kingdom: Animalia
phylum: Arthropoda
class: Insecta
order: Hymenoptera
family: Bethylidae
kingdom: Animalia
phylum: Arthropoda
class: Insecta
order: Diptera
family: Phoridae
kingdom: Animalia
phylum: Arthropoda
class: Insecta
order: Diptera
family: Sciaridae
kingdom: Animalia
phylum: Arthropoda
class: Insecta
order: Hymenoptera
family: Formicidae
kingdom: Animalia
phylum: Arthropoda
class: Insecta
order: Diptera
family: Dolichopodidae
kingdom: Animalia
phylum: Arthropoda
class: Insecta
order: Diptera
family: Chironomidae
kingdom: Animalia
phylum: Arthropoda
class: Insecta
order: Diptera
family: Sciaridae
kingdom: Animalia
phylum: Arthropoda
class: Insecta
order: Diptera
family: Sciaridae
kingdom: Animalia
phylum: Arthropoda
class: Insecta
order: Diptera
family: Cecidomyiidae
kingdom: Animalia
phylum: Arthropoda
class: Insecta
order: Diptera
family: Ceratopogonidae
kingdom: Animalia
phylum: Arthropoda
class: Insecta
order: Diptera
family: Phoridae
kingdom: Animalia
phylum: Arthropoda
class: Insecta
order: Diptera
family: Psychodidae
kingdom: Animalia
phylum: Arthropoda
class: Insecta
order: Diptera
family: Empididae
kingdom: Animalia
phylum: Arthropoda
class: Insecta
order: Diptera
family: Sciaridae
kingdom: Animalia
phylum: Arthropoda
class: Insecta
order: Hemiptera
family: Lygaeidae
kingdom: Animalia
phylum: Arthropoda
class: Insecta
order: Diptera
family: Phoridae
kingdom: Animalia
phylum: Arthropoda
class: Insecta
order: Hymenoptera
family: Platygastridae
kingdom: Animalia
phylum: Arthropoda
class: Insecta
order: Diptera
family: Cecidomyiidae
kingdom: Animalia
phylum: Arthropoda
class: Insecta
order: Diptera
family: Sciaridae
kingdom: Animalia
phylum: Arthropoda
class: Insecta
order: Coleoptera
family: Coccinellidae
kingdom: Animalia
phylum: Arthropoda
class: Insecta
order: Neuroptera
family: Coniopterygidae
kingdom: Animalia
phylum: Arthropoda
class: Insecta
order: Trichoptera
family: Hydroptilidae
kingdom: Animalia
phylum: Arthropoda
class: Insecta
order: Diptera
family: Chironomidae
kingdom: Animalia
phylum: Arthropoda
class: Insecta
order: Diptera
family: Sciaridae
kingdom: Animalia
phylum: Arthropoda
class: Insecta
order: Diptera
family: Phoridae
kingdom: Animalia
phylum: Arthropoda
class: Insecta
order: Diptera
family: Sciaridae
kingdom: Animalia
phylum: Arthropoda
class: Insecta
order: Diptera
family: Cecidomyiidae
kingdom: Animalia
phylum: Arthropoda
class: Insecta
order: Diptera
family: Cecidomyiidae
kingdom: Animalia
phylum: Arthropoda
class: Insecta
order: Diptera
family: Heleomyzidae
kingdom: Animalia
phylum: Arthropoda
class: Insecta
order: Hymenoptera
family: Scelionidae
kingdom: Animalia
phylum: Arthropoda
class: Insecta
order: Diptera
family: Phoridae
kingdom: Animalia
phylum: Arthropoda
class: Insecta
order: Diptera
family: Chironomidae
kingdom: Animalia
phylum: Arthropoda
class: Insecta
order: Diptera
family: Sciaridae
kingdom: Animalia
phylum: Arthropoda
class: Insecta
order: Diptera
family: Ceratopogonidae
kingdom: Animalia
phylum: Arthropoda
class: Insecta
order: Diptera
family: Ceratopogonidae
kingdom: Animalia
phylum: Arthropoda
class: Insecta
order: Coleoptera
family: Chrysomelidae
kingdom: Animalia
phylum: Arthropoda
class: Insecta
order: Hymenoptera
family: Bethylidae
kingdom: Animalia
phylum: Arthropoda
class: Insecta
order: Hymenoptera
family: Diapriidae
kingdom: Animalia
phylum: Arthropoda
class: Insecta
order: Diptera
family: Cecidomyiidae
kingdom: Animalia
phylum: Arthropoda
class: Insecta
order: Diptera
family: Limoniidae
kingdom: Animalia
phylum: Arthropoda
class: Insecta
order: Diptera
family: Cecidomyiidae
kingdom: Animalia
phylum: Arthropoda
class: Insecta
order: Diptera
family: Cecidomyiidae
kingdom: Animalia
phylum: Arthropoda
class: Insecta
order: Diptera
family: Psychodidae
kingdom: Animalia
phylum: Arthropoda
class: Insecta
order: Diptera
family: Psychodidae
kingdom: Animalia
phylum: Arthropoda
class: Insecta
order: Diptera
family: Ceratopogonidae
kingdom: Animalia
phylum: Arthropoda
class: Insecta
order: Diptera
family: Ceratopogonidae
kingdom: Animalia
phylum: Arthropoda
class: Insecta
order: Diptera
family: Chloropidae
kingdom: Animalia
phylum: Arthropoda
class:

* [SHORT PROBLEM]:
Switch "phylum" to "division" throughout the entries above and give all the lines again, with everything else unchanged.

* [REPLY TO THE TASK]:
kingdom: Animalia
division: Arthropoda
class: Insecta
order: Hymenoptera
family: Bethylidae
kingdom: Animalia
division: Arthropoda
class: Insecta
order: Diptera
family: Phoridae
kingdom: Animalia
division: Arthropoda
class: Insecta
order: Diptera
family: Sciaridae
kingdom: Animalia
division: Arthropoda
class: Insecta
order: Hymenoptera
family: Formicidae
kingdom: Animalia
division: Arthropoda
class: Insecta
order: Diptera
family: Dolichopodidae
kingdom: Animalia
division: Arthropoda
class: Insecta
order: Diptera
family: Chironomidae
kingdom: Animalia
division: Arthropoda
class: Insecta
order: Diptera
family: Sciaridae
kingdom: Animalia
division: Arthropoda
class: Insecta
order: Diptera
family: Sciaridae
kingdom: Animalia
division: Arthropoda
class: Insecta
order: Diptera
family: Cecidomyiidae
kingdom: Animalia
division: Arthropoda
class: Insecta
order: Diptera
family: Ceratopogonidae
kingdom: Animalia
division: Arthropoda
class: Insecta
order: Diptera
family: Phoridae
kingdom: Animalia
division: Arthropoda
class: Insecta
order: Diptera
family: Psychodidae
kingdom: Animalia
division: Arthropoda
class: Insecta
order: Diptera
family: Empididae
kingdom: Animalia
division: Arthropoda
class: Insecta
order: Diptera
family: Sciaridae
kingdom: Animalia
division: Arthropoda
class: Insecta
order: Hemiptera
family: Lygaeidae
kingdom: Animalia
division: Arthropoda
class: Insecta
order: Diptera
family: Phoridae
kingdom: Animalia
division: Arthropoda
class: Insecta
order: Hymenoptera
family: Platygastridae
kingdom: Animalia
division: Arthropoda
class: Insecta
order: Diptera
family: Cecidomyiidae
kingdom: Animalia
division: Arthropoda
class: Insecta
order: Diptera
family: Sciaridae
kingdom: Animalia
division: Arthropoda
class: Insecta
order: Coleoptera
family: Coccinellidae
kingdom: Animalia
division: Arthropoda
class: Insecta
order: Neuroptera
family: Coniopterygidae
kingdom: Animalia
division: Arthropoda
class: Insecta
order: Trichoptera
family: Hydroptilidae
kingdom: Animalia
division: Arthropoda
class: Insecta
order: Diptera
family: Chironomidae
kingdom: Animalia
division: Arthropoda
class: Insecta
order: Diptera
family: Sciaridae
kingdom: Animalia
division: Arthropoda
class: Insecta
order: Diptera
family: Phoridae
kingdom: Animalia
division: Arthropoda
class: Insecta
order: Diptera
family: Sciaridae
kingdom: Animalia
division: Arthropoda
class: Insecta
order: Diptera
family: Cecidomyiidae
kingdom: Animalia
division: Arthropoda
class: Insecta
order: Diptera
family: Cecidomyiidae
kingdom: Animalia
division: Arthropoda
class: Insecta
order: Diptera
family: Heleomyzidae
kingdom: Animalia
division: Arthropoda
class: Insecta
order: Hymenoptera
family: Scelionidae
kingdom: Animalia
division: Arthropoda
class: Insecta
order: Diptera
family: Phoridae
kingdom: Animalia
division: Arthropoda
class: Insecta
order: Diptera
family: Chironomidae
kingdom: Animalia
division: Arthropoda
class: Insecta
order: Diptera
family: Sciaridae
kingdom: Animalia
division: Arthropoda
class: Insecta
order: Diptera
family: Ceratopogonidae
kingdom: Animalia
division: Arthropoda
class: Insecta
order: Diptera
family: Ceratopogonidae
kingdom: Animalia
division: Arthropoda
class: Insecta
order: Coleoptera
family: Chrysomelidae
kingdom: Animalia
division: Arthropoda
class: Insecta
order: Hymenoptera
family: Bethylidae
kingdom: Animalia
division: Arthropoda
class: Insecta
order: Hymenoptera
family: Diapriidae
kingdom: Animalia
division: Arthropoda
class: Insecta
order: Diptera
family: Cecidomyiidae
kingdom: Animalia
division: Arthropoda
class: Insecta
order: Diptera
family: Limoniidae
kingdom: Animalia
division: Arthropoda
class: Insecta
order: Diptera
family: Cecidomyiidae
kingdom: Animalia
division: Arthropoda
class: Insecta
order: Diptera
family: Cecidomyiidae
kingdom: Animalia
division: Arthropoda
class: Insecta
order: Diptera
family: Psychodidae
kingdom: Animalia
division: Arthropoda
class: Insecta
order: Diptera
family: Psychodidae
kingdom: Animalia
division: Arthropoda
class: Insecta
order: Diptera
family: Ceratopogonidae
kingdom: Animalia
division: Arthropoda
class: Insecta
order: Diptera
family: Ceratopogonidae
kingdom: Animalia
division: Arthropoda
class: Insecta
order: Diptera
family: Chloropidae
kingdom: Animalia
division: Arthropoda
class:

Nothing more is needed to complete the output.